We report on optical observations with the Gravitational-wave Optical Transient Observer (GOTO; Steeghs et al. 2022, Dyer et al. 2024) in response to GRB 260111A (Fermi GBM Team, GCN 43370; Ronchini et al., GCN 43377).

Observations of the GBM localisation region began at 2026-01-12 02:58:56 UT, (+10.4h post trigger) and continued through to 2026-01-12 06:46:03 UT (+14.2h post trigger). Each observation consisted of 4x90 s exposures in the GOTO L-band (400-700 nm). 109 images were taken, across 9 unique pointings, covering 209.3 square degrees within the 90% localisation contour. ~78.4% of the total 2D localisation probability was covered, with an average 5-sigma depth of 20.0 mag.

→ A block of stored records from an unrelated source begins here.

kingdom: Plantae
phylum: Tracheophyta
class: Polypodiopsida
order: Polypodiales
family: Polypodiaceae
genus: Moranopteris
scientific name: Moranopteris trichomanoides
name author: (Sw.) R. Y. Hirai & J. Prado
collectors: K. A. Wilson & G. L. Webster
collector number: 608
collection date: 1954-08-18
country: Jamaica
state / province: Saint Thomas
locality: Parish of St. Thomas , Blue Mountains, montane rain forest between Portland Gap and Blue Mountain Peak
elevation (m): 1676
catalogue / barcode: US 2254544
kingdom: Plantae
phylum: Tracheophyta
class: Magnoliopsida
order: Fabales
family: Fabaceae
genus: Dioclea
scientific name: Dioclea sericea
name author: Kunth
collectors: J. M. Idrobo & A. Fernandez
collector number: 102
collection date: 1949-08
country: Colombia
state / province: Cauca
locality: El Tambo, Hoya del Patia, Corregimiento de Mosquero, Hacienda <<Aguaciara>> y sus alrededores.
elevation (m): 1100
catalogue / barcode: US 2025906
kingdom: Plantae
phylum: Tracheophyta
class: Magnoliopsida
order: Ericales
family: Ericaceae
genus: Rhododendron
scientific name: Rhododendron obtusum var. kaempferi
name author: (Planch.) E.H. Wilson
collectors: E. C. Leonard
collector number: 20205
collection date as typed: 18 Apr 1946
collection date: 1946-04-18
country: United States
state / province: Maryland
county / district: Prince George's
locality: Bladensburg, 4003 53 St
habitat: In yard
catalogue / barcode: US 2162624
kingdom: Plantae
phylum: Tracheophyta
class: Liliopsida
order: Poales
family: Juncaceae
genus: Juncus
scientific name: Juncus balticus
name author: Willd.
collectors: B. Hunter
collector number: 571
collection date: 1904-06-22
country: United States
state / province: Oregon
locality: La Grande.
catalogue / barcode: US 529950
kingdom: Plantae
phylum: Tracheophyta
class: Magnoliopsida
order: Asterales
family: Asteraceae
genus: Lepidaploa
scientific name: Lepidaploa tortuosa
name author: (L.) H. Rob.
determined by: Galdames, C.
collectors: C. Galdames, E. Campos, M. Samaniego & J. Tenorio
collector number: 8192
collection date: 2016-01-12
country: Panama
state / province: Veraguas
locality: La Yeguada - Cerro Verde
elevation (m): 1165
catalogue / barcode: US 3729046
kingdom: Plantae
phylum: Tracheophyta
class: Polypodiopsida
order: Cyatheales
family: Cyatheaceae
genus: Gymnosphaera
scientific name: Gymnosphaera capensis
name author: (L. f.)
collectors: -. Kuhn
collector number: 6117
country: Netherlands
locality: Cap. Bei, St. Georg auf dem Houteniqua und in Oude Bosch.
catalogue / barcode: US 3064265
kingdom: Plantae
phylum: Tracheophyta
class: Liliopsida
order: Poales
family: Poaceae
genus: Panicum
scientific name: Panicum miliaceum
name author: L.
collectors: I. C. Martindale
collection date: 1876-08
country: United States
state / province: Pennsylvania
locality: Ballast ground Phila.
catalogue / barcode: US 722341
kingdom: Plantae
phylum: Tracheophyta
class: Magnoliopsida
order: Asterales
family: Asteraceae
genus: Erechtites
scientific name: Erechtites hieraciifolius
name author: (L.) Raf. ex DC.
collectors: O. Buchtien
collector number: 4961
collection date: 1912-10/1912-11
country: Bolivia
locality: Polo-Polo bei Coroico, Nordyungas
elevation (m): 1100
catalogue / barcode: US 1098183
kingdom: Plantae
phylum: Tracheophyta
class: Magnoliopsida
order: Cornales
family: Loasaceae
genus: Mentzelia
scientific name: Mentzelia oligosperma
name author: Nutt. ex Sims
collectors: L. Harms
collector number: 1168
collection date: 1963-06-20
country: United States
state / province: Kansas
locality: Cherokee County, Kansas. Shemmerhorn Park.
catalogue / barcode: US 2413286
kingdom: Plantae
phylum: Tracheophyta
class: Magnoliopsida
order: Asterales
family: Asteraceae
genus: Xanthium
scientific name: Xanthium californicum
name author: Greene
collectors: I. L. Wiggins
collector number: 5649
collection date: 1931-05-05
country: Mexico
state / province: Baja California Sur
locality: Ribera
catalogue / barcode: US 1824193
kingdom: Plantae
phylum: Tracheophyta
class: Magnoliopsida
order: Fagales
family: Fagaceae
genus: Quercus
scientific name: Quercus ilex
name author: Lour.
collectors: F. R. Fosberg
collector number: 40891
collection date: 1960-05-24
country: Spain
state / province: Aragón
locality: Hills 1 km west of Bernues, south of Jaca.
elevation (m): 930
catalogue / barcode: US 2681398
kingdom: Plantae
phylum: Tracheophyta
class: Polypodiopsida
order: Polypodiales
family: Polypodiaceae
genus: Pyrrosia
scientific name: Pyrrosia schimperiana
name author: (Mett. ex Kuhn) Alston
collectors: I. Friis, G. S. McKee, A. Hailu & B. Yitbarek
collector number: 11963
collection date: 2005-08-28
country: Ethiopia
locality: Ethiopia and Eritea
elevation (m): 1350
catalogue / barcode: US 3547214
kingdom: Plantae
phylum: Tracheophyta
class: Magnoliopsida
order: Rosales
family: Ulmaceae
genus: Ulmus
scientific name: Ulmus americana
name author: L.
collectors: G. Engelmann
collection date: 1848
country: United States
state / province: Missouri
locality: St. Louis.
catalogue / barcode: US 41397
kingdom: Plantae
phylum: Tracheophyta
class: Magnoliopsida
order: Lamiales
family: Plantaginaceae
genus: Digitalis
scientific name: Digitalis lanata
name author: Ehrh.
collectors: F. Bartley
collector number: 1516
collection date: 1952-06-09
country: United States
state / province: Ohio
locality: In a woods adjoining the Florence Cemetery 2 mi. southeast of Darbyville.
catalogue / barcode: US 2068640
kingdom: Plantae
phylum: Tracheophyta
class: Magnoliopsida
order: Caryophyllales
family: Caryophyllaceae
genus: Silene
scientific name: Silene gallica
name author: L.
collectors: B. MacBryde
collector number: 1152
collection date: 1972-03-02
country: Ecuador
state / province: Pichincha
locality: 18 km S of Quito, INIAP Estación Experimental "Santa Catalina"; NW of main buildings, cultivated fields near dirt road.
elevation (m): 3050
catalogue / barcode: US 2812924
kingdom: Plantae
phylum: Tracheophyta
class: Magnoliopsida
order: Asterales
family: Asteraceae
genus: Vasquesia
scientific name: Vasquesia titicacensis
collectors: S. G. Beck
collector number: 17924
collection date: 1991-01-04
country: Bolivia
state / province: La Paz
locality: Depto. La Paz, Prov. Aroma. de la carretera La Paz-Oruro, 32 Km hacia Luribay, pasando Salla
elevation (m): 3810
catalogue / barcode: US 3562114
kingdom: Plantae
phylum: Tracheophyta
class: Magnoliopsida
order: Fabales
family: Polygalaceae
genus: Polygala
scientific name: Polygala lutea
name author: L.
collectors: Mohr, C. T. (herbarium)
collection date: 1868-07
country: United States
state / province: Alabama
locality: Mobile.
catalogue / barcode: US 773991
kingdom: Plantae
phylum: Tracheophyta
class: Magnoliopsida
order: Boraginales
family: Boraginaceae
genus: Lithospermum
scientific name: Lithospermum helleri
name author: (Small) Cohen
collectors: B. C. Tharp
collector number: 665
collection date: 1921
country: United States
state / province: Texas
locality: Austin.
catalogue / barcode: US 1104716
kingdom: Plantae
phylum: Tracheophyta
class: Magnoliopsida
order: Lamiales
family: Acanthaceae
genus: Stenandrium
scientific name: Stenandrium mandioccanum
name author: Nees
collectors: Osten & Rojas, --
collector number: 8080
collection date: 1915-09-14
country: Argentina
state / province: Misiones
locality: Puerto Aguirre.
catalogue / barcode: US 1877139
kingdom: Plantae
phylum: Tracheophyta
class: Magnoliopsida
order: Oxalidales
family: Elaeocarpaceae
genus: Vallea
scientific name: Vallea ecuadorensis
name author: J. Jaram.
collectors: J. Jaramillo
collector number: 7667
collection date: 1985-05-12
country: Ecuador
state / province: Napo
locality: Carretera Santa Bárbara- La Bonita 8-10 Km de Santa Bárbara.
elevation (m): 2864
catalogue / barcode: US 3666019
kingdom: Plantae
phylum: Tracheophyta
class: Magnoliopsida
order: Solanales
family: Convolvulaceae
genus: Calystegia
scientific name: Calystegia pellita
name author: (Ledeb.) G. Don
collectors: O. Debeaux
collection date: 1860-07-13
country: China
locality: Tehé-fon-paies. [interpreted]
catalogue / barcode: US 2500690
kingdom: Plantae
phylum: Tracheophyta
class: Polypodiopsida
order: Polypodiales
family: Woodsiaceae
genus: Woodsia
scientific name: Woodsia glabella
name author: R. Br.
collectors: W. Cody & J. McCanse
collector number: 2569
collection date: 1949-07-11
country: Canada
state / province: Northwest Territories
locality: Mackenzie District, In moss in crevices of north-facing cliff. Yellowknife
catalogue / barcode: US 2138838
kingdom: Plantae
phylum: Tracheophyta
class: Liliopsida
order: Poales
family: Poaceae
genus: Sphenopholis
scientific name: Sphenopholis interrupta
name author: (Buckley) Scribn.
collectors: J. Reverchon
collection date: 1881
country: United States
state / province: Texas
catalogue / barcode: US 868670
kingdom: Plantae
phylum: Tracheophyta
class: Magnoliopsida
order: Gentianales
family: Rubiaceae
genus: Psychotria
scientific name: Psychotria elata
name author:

Images were processed immediately after acquisition using the GOTO pipeline. Difference imaging was performed using deeper template observations. Source candidates were initially filtered using a classifier (Killestein et al. 2021) and cross-matched against a variety of contextual and minor planet catalogs. Human vetting was carried out in real time on any candidates that passed the above checks.

The GUANO localisation region (Ronchini et al., GCN 43377) was fully covered in an epoch taken at 06:37:29 UT on 2026-01-12 (+14.1h post trigger). No new sources were identified to a 5-sigma limiting AB magnitude of L > 20.1 mag.

GOTO (https://goto-observatory.org) is a network of telescopes that is principally funded by the STFC and operated at the Roque de los Muchachos Observatory on La Palma, Spain, and Siding Spring Observatory in NSW, Australia, on behalf of a consortium including the University of Warwick, Monash University, Armagh Observatory & Planetarium, the University of Leicester, the University of Sheffield, the National Astronomical Research Institute of Thailand (NARIT), the University of Turku, the University of Portsmouth, the University of Manchester, the University of Birmingham, and the Instituto de Astrofisica de Canarias (IAC).